[Records excerpted from a collection]
<<<<

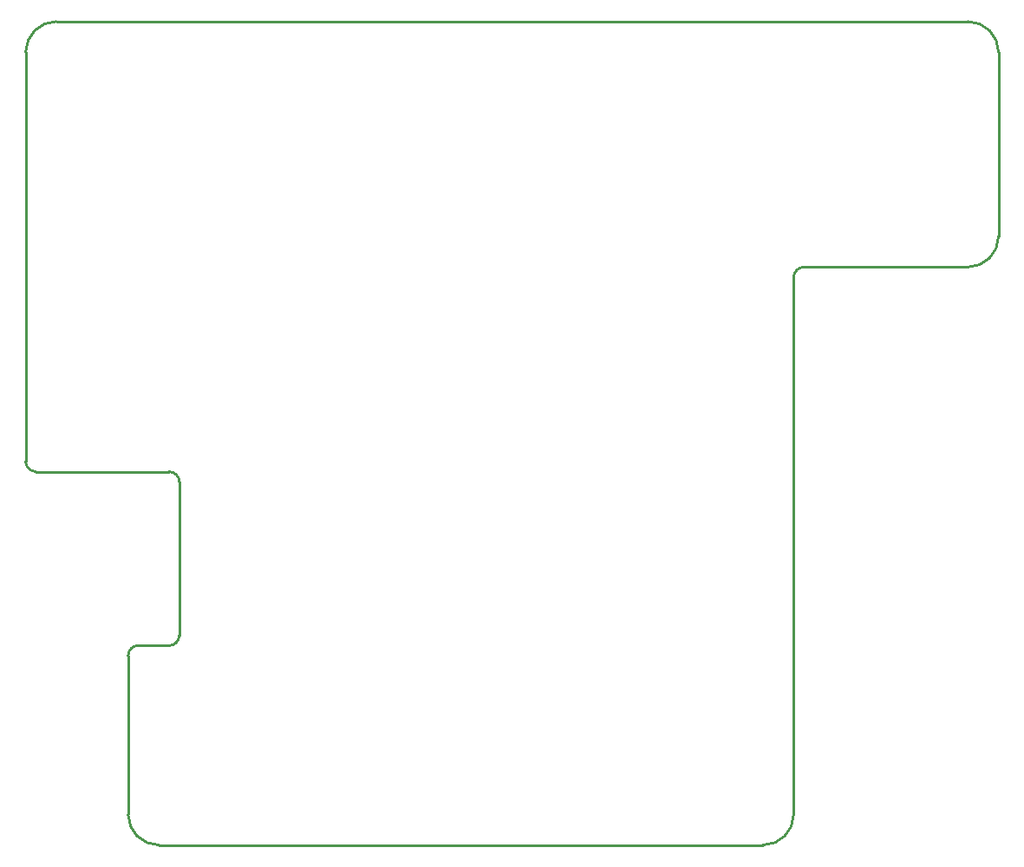
<source format=gbp>
G04*
G04 #@! TF.GenerationSoftware,Altium Limited,Altium Designer,21.0.8 (223)*
G04*
G04 Layer_Color=128*
%FSAX25Y25*%
%MOIN*%
G70*
G04*
G04 #@! TF.SameCoordinates,C73BC072-7C63-40B6-A927-07284C235285*
G04*
G04*
G04 #@! TF.FilePolarity,Positive*
G04*
G01*
G75*
%ADD14C,0.01000*%
D14*
X0015748Y0076772D02*
G03*
X0019685Y0080709I0000000J0003937D01*
G01*
X0334646Y0305118D02*
G03*
X0322835Y0316929I-0011811J0000000D01*
G01*
X-0027559D02*
G03*
X-0039370Y0305118I0000000J-0011811D01*
G01*
X0259842Y0222441D02*
G03*
X0255906Y0218504I0000000J-0003937D01*
G01*
X0322835Y0222441D02*
G03*
X0334646Y0234252I0000000J0011811D01*
G01*
X-0039370Y0147638D02*
G03*
X-0035433Y0143701I0003937J0000000D01*
G01*
X0003937Y0076772D02*
G03*
X0000000Y0072835I0000000J-0003937D01*
G01*
X0019685Y0139764D02*
G03*
X0015748Y0143701I-0003937J0000000D01*
G01*
X0244094Y0000000D02*
G03*
X0255906Y0011811I0000000J0011811D01*
G01*
X0000000D02*
G03*
X0011811Y0000000I0011811J0000000D01*
G01*
X0003937Y0076772D02*
X0015748D01*
X0019685Y0080709D02*
Y0139764D01*
X0259842Y0222441D02*
X0322835D01*
X0255906Y0011811D02*
Y0218504D01*
X0011811Y0000000D02*
X0244094D01*
X0000000Y0011811D02*
Y0072835D01*
X-0035433Y0143701D02*
X0015748D01*
X-0039370Y0147638D02*
Y0305118D01*
X-0027559Y0316929D02*
X0322835D01*
X0334646Y0234252D02*
Y0305118D01*
M02*

</source>
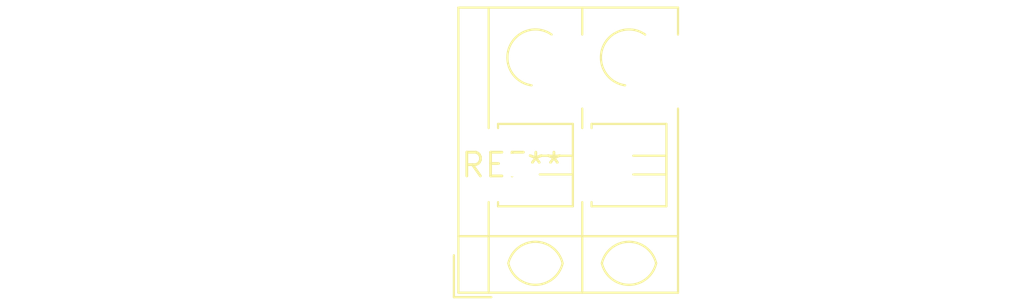
<source format=kicad_pcb>
(kicad_pcb (version 20240108) (generator pcbnew)

  (general
    (thickness 1.6)
  )

  (paper "A4")
  (layers
    (0 "F.Cu" signal)
    (31 "B.Cu" signal)
    (32 "B.Adhes" user "B.Adhesive")
    (33 "F.Adhes" user "F.Adhesive")
    (34 "B.Paste" user)
    (35 "F.Paste" user)
    (36 "B.SilkS" user "B.Silkscreen")
    (37 "F.SilkS" user "F.Silkscreen")
    (38 "B.Mask" user)
    (39 "F.Mask" user)
    (40 "Dwgs.User" user "User.Drawings")
    (41 "Cmts.User" user "User.Comments")
    (42 "Eco1.User" user "User.Eco1")
    (43 "Eco2.User" user "User.Eco2")
    (44 "Edge.Cuts" user)
    (45 "Margin" user)
    (46 "B.CrtYd" user "B.Courtyard")
    (47 "F.CrtYd" user "F.Courtyard")
    (48 "B.Fab" user)
    (49 "F.Fab" user)
    (50 "User.1" user)
    (51 "User.2" user)
    (52 "User.3" user)
    (53 "User.4" user)
    (54 "User.5" user)
    (55 "User.6" user)
    (56 "User.7" user)
    (57 "User.8" user)
    (58 "User.9" user)
  )

  (setup
    (pad_to_mask_clearance 0)
    (pcbplotparams
      (layerselection 0x00010fc_ffffffff)
      (plot_on_all_layers_selection 0x0000000_00000000)
      (disableapertmacros false)
      (usegerberextensions false)
      (usegerberattributes false)
      (usegerberadvancedattributes false)
      (creategerberjobfile false)
      (dashed_line_dash_ratio 12.000000)
      (dashed_line_gap_ratio 3.000000)
      (svgprecision 4)
      (plotframeref false)
      (viasonmask false)
      (mode 1)
      (useauxorigin false)
      (hpglpennumber 1)
      (hpglpenspeed 20)
      (hpglpendiameter 15.000000)
      (dxfpolygonmode false)
      (dxfimperialunits false)
      (dxfusepcbnewfont false)
      (psnegative false)
      (psa4output false)
      (plotreference false)
      (plotvalue false)
      (plotinvisibletext false)
      (sketchpadsonfab false)
      (subtractmaskfromsilk false)
      (outputformat 1)
      (mirror false)
      (drillshape 1)
      (scaleselection 1)
      (outputdirectory "")
    )
  )

  (net 0 "")

  (footprint "TerminalBlock_WAGO_804-102_1x02_P5.00mm_45Degree" (layer "F.Cu") (at 0 0))

)

</source>
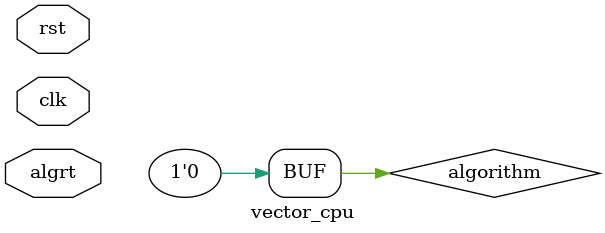
<source format=sv>
module vector_cpu(clk, rst, algrt);

input logic clk, rst, algrt;

logic wr_pxl_wb, wr_pos_wb, wr_mul_reg_wb, wr_mul_pos_wb;
logic [31:0] r1_wb, r2_wb, r3_wb, r4_wb, load1_wb, load2_wb, load3_wb, load4_wb;


logic wr_pxl, wr_pos, wr_mul_reg, alu_func, wr_wom, wr_mul_pos_out;
logic [31:0] pix_out1, pix_out2, pix_out3, pix_out4,
						cte_out1, cte_out2, cte_out3, cte_out4,
						mul_out1, mul_out2, mul_out3, mul_out4, mul_out5, mul_out6, mul_out7, mul_out8,
						i, j, n, wom_addr;

logic [31:0] instr, instr_out;

IF fetch(clk, rst, instr);

pipeFetchDecode pipeIFID(clk, rst, instr, instr_out);

Decode decode(clk, rst, instr_out, 
			  wr_pos_wb, wr_pxl_wb, wr_mul_reg_wb,  
			  load1_wb, load2_wb,  load3_wb,  load4_wb,
			  r1_wb, r2_wb, r3_wb, r4_wb, wr_mul_pos_wb,
			  			  
			  wr_pxl, wr_pos, wr_mul_reg, alu_func, wr_wom,
			  pix_out1, pix_out2, pix_out3, pix_out4,
			  cte_out1, cte_out2, cte_out3, cte_out4,
			  mul_out1, mul_out2, mul_out3, mul_out4, mul_out5, mul_out6, mul_out7, mul_out8,
			  i, j, n, wom_addr, wr_mul_pos_out);

logic wr_pxl_pipe, wr_pos_pipe, wr_mul_reg_pipe, wr_wom_pipe, wr_mul_pos_pipe;
logic [31:0] i_pipe, j_pipe, n_pipe, wom_addr_pipe;

logic alu_func_pipe;
logic [31:0] pix1_pipe, pix2_pipe, pix3_pipe, pix4_pipe,
						cte1_pipe, cte2_pipe, cte3_pipe, cte4_pipe,
						mul1_pipe, mul2_pipe, mul3_pipe, mul4_pipe, mul5_pipe, mul6_pipe, mul7_pipe, mul8_pipe;
						

pipeDecodeExe pipeIDEXE(clk, rst, 
					wr_pxl, wr_pos, wr_mul_reg, alu_func, wr_wom,
					pix_out1, pix_out2, pix_out3, pix_out4,
					cte_out1, cte_out2, cte_out3, cte_out4,
					mul_out1, mul_out2, mul_out3, mul_out4, mul_out5, mul_out6, mul_out7, mul_out8,
					i, j, n, wom_addr, wr_mul_pos_out,

					wr_pxl_pipe, wr_pos_pipe, wr_mul_reg_pipe, alu_func_pipe, wr_wom_pipe,
					pix1_pipe, pix2_pipe, pix3_pipe, pix4_pipe,
					cte1_pipe, cte2_pipe, cte3_pipe, cte4_pipe,
					mul1_pipe, mul2_pipe, mul3_pipe, mul4_pipe, mul5_pipe, mul6_pipe, mul7_pipe, mul8_pipe,
					i_pipe, j_pipe, n_pipe, wom_addr_pipe, wr_mul_pos_pipe);
					
logic [31:0] r1, r2, r3, r4;

Execution exec(clk, alu_func_pipe, 
				  cte1_pipe, cte2_pipe, cte3_pipe, cte4_pipe,
				  pix1_pipe, pix2_pipe, pix3_pipe, pix4_pipe,
				  mul1_pipe, mul2_pipe, mul3_pipe, mul4_pipe, mul5_pipe, mul6_pipe, mul7_pipe, mul8_pipe,
				
				  r1, r2, r3, r4);

logic wr_wom_pipe_out;
logic wr_pxl_pipe_out, wr_pos_pipe_out, wr_mul_reg_pipe_out, wr_mul_pos_pipe_out;
logic [31:0] i_pipe_out, j_pipe_out, n_pipe_out, wom_addr_pipe_out;
logic [31:0] r1_pipe_out, r2_pipe_out, r3_pipe_out, r4_pipe_out; 

pipeExeMem pipeEXEMEM(clk, rst, 
					wr_pxl_pipe, wr_pos_pipe, wr_mul_reg_pipe, wr_wom_pipe,
					i_pipe, j_pipe, n_pipe, wom_addr_pipe, wr_mul_pos_pipe,
					r1, r2, r3, r4,
					
					wr_pxl_pipe_out, wr_pos_pipe_out, wr_mul_reg_pipe_out, wr_wom_pipe_out,
					i_pipe_out, j_pipe_out, n_pipe_out, wom_addr_pipe_out, wr_mul_pos_pipe_out,
					r1_pipe_out, r2_pipe_out, r3_pipe_out, r4_pipe_out
					);


logic algorithm = 0;

logic [31:0] sumr1, sumr2, sumr3, sumr4;
logic [31:0] load1, load2, load3, load4;


Memory mem(clk, wr_wom_pipe_out, i_pipe_out, j_pipe_out, n_pipe_out, wom_addr_pipe_out, algorithm,
				  r1_pipe_out, r2_pipe_out, r3_pipe_out, r4_pipe_out,
				  
				  load1, load2, load3, load4,
				  sumr1, sumr2, sumr3, sumr4);



pipeMemWb pipeMEMWB(clk, rst, 
					wr_pxl_pipe_out, wr_pos_pipe_out, wr_mul_reg_pipe, wr_mul_pos_pipe,
					r1_pipe_out, r2_pipe_out, r3_pipe_out, r4_pipe_out,
					load1, load2, load3, load4,
					
					wr_pxl_wb, wr_pos_wb, wr_mul_reg_wb, wr_mul_pos_wb,
					r1_wb, r2_wb, r3_wb, r4_wb,
					load1_wb, load2_wb,  load3_wb,  load4_wb);

endmodule 

</source>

>>>>

§ **PROBLEM TO SOLVE**: Give again, please, precisely the lines that begin the records and run through the line with "X0334646Y0234252I0000000J0011811D01*" in it, keeping both end lines and dropping any pictures.

§ **RESULT**:
<source format=gbp>
G04*
G04 #@! TF.GenerationSoftware,Altium Limited,Altium Designer,21.0.8 (223)*
G04*
G04 Layer_Color=128*
%FSAX25Y25*%
%MOIN*%
G70*
G04*
G04 #@! TF.SameCoordinates,C73BC072-7C63-40B6-A927-07284C235285*
G04*
G04*
G04 #@! TF.FilePolarity,Positive*
G04*
G01*
G75*
%ADD14C,0.01000*%
D14*
X0015748Y0076772D02*
G03*
X0019685Y0080709I0000000J0003937D01*
G01*
X0334646Y0305118D02*
G03*
X0322835Y0316929I-0011811J0000000D01*
G01*
X-0027559D02*
G03*
X-0039370Y0305118I0000000J-0011811D01*
G01*
X0259842Y0222441D02*
G03*
X0255906Y0218504I0000000J-0003937D01*
G01*
X0322835Y0222441D02*
G03*
X0334646Y0234252I0000000J0011811D01*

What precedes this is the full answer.